While the pandemic spelt heavy loss in business and revenues for three months, a new model looks to convert it into an opportunity for greater efficiency in managing inventory, customers and pricing.

  1. Cut down on menu size: At a big restaurant an average menu has 400 dishes. This means ingredients for 400 dishes need to be stocked. “We know that 20 percent of the dishes would be ordered 80 percent of the times. Many food items were getting spoilt or going unutilised and that was a loss. What digital menus does is help restaurants manage their menus better,” explained Mehrotra.
  2. Dynamic Pricing: It exists in every other hospitality sector like hotels, flights and even movies. A bar, on a Friday evening and Tuesday, are selling beer for the same price. Unlike flights, hotels, and movies, restaurants could never change their prices because of fixed menus. Now restaurants can charge varied prices based on demand-supply data in real time.
  3. Quicker Serving of Food: A digital menu allows customers to pre-order. The advantage is that once the patron is seated, the food will arrive within 5 minutes. From entering to actually getting the first dish out is 20 to 25 minutes. “ Because of this, a time of 1 hour 15 minutes will come down to 45 minutes. The 30 mins that a restaurant saves will be massive because instead of 3 turns, the restaurant will able to seat 4 turns of people,” Mehrotra told The Quint.

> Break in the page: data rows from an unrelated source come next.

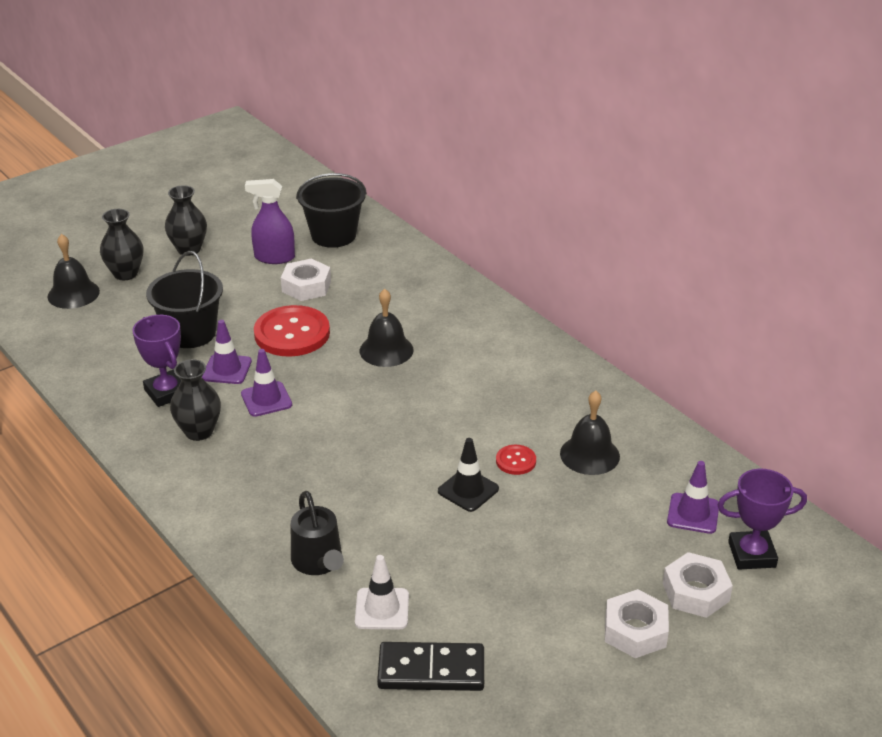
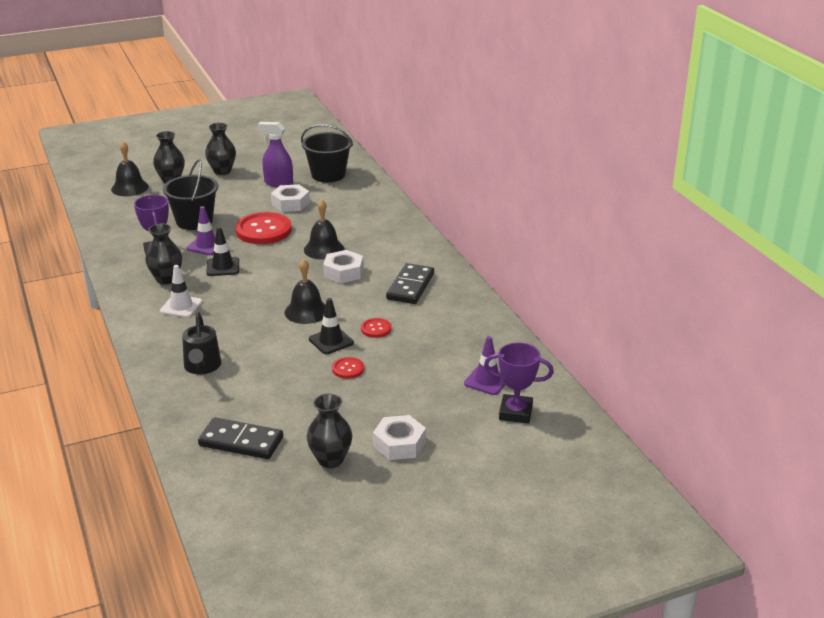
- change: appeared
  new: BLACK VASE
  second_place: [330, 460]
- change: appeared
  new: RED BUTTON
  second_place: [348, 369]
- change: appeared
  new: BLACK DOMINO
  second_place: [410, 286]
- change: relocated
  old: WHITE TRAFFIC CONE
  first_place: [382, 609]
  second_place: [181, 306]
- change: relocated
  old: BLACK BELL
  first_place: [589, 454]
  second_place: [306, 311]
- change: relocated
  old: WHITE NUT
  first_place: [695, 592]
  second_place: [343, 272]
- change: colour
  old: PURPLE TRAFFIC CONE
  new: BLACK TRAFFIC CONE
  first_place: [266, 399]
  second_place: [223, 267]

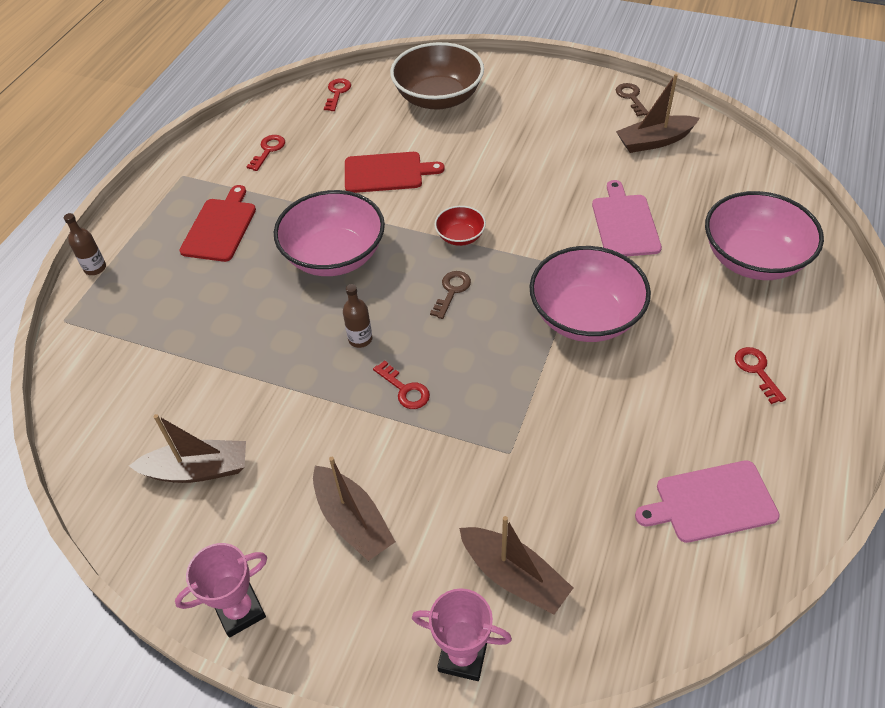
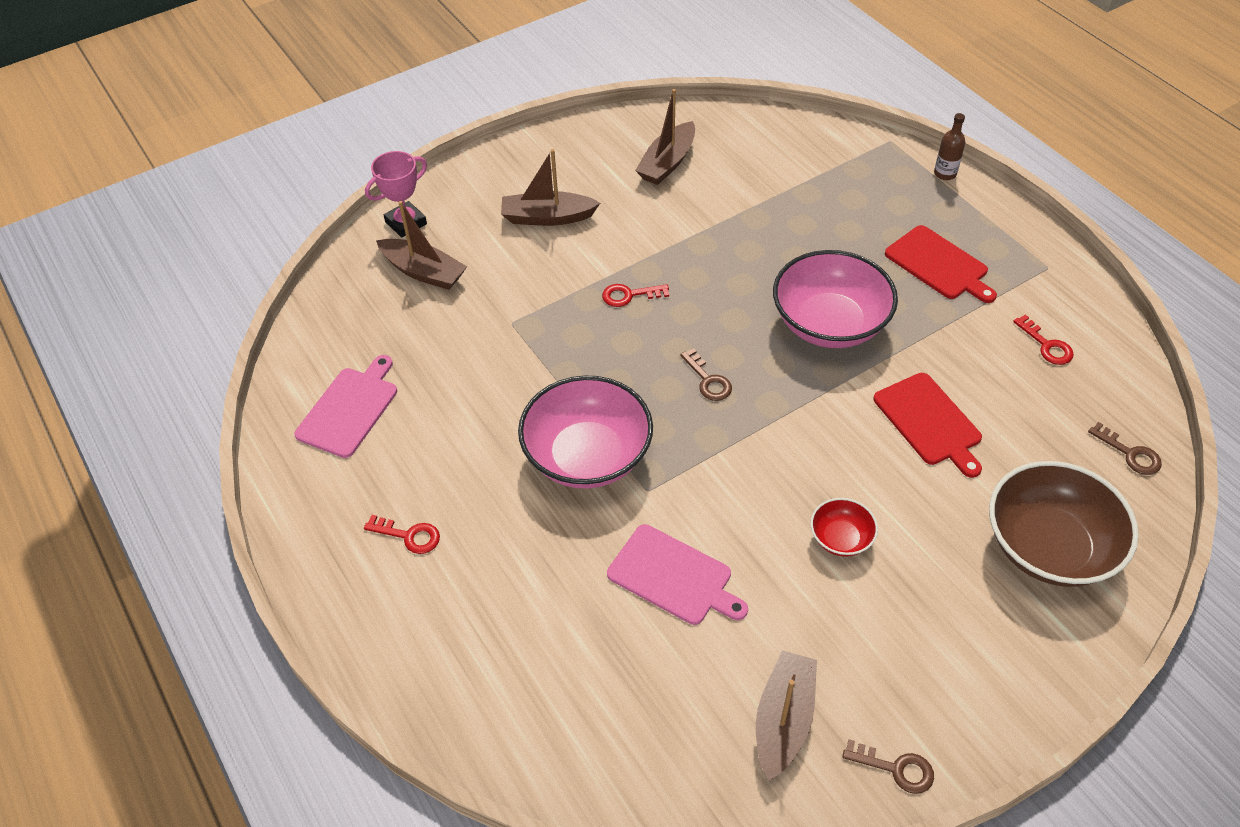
- change: missing
  old: PINK TROPHY
  first_place: [240, 611]
- change: missing
  old: BROWN BOTTLE
  first_place: [360, 339]
- change: missing
  old: PINK BOWL
  first_place: [753, 259]
- change: relocated
  old: RED BOWL
  first_place: [460, 236]
  second_place: [841, 538]
- change: colour
  old: RED KEY
  new: BROWN KEY
  first_place: [337, 93]
  second_place: [1130, 454]
- change: spun
  old: RED CUTTING BOARD
  first_place: [387, 173]
  second_place: [929, 422]
  degrees: -60
- change: spun
  old: BROWN BOAT
  first_place: [514, 576]
  second_place: [424, 272]
  degrees: -135

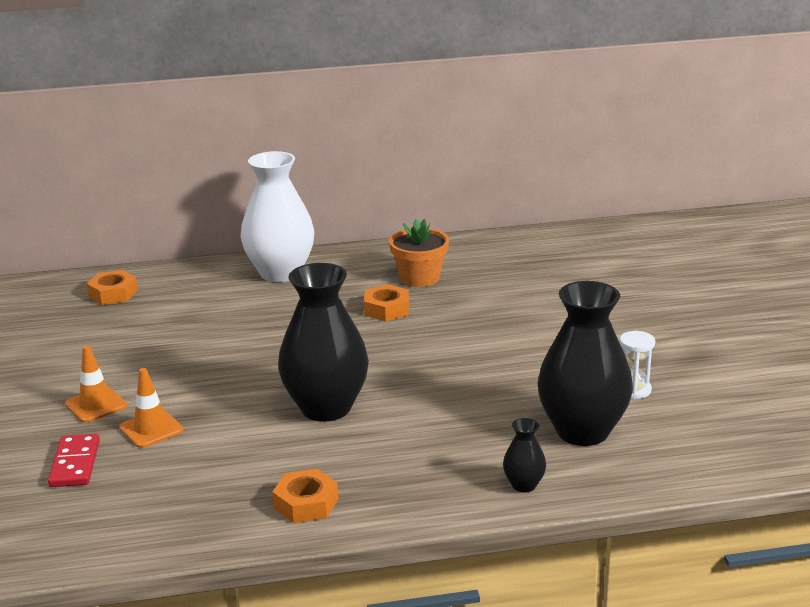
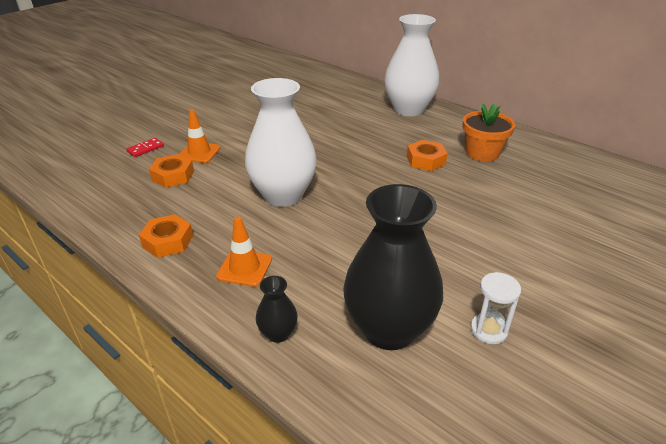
- change: relocated
  old: ORANGE TRAFFIC CONE
  first_place: [96, 405]
  second_place: [244, 268]
- change: relocated
  old: ORANGE NUT
  first_place: [113, 293]
  second_place: [173, 176]
- change: colour
  old: BLACK VASE
  new: WHITE VASE
  first_place: [326, 408]
  second_place: [283, 195]
- change: size
  old: RED DOMINO
  first_place: [75, 464]
  second_place: [145, 149]
  factor: 0.66

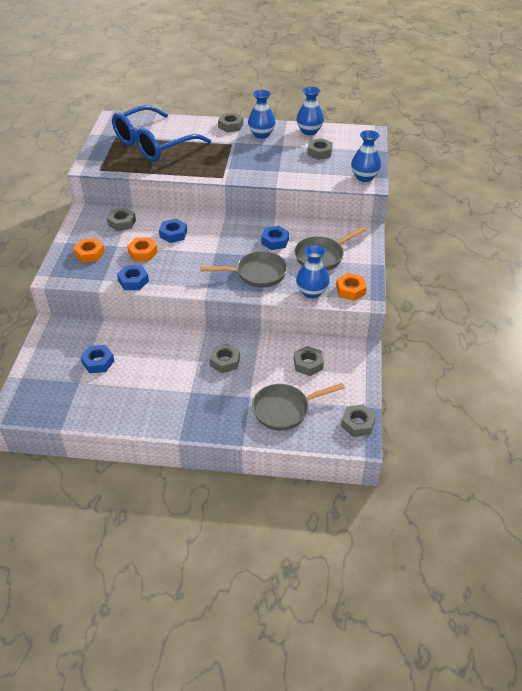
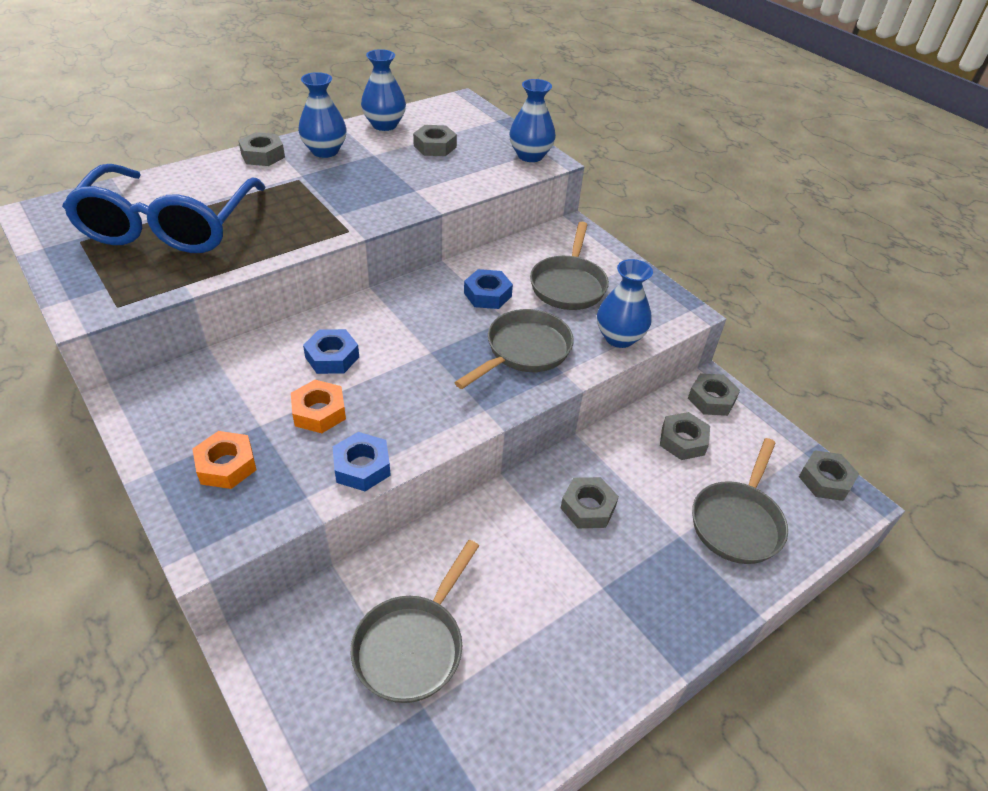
- change: missing
  old: ORANGE NUT
  first_place: [350, 290]
- change: relocated
  old: GREY NUT
  first_place: [122, 223]
  second_place: [711, 399]
- change: exchanged
  old: BLUE NUT
  new: GREY PAN
  first_place: [98, 362]
  second_place: [412, 646]

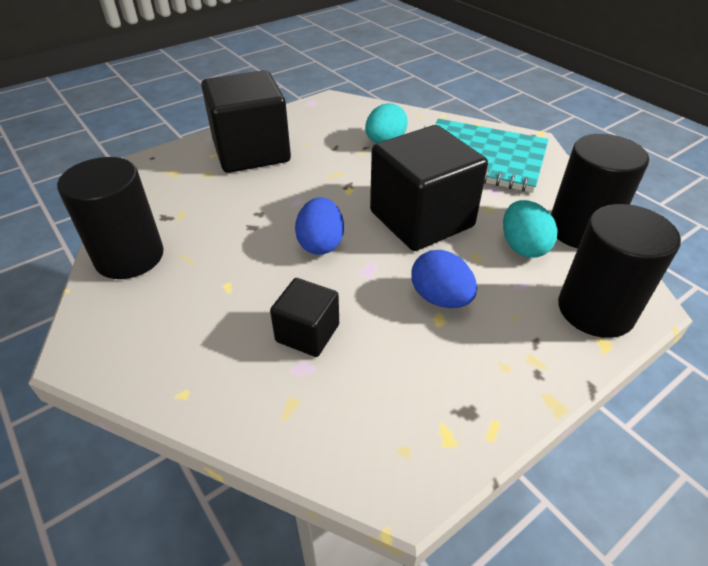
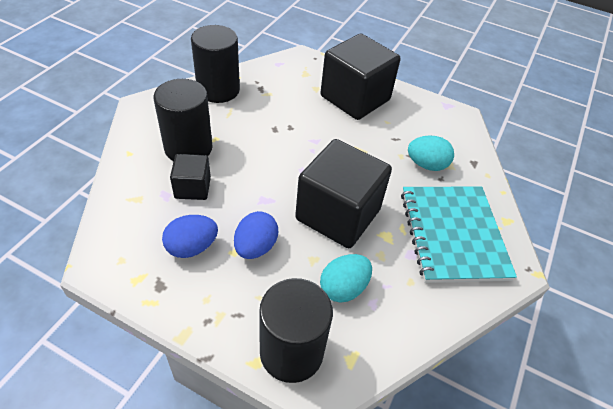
- change: relocated
  old: BLUE EGG
  first_place: [321, 244]
  second_place: [192, 247]
- change: relocated
  old: BLACK CYLINDER
  first_place: [580, 230]
  second_place: [188, 148]

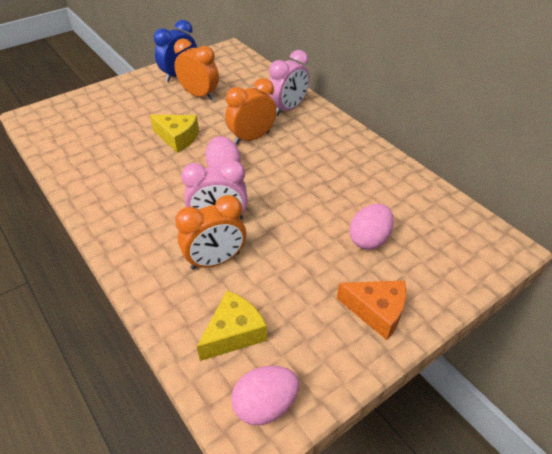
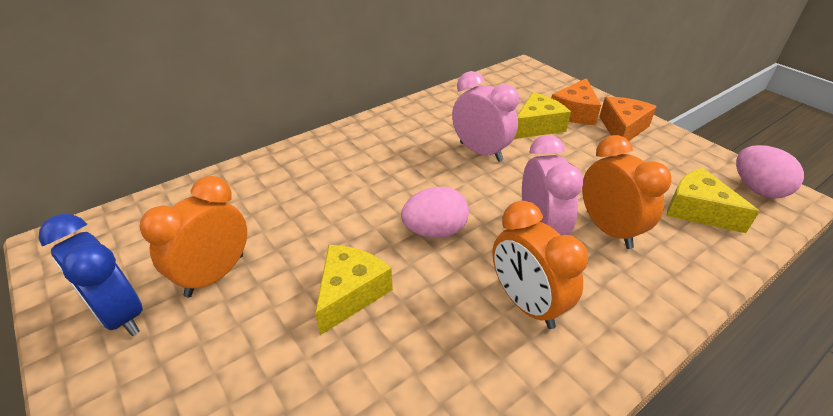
- change: appeared
  new: ORANGE CHEESE
  second_place: [574, 112]
- change: relocated
  old: ORANGE CLOCK
  first_place: [252, 138]
  second_place: [526, 304]
- change: relocated
  old: PINK CLOCK
  first_place: [288, 109]
  second_place: [480, 152]
- change: exchanged
  old: PINK EGG
  new: YELLOW CHEESE
  first_place: [369, 239]
  second_place: [537, 126]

Managing Visitors in Restaurants

A prototype for managing visitors while maintaining safety protocols. 

The advent of the pandemic has raised another core concern – managing the number of individuals in an establishment. The need to ensure social distancing in large spaces like malls, office buildings, hotels and restaurants means the number of people have to be efficiently managed, especially during peak hours.

VAMS Global, which provides visitor management systems and works primarily with corporate offices, has come up with an upgraded product that can scan body temperature and record it, read faces with mask compliance.

Nikhil Kothari, CEO, VAMS Global says that the embedded face and palm recognition sensors provides hands free user authentication, which uses AI to allow entry of employees as well as visitors, who are complying to all COVID protection measures.

“We took our platform which earlier told you how many were within an establishment. Now, what has happened you are able to set a limit and set it at 50 peoples so the moment it touched 50, it sends an alert and does not process the 51st visitor,” Kothari told The Quint.

In a post COVID-19 world, visitors pre-registering for entry into restaurants and fixing slots is expected to be the new normal.

A temperature and mask compliant visitor management system.

“We have added the ability to scan temperatures and mask compliance over and above the existing visitor management product. It has become a tool to manage the entrance control in the new normal,” he added.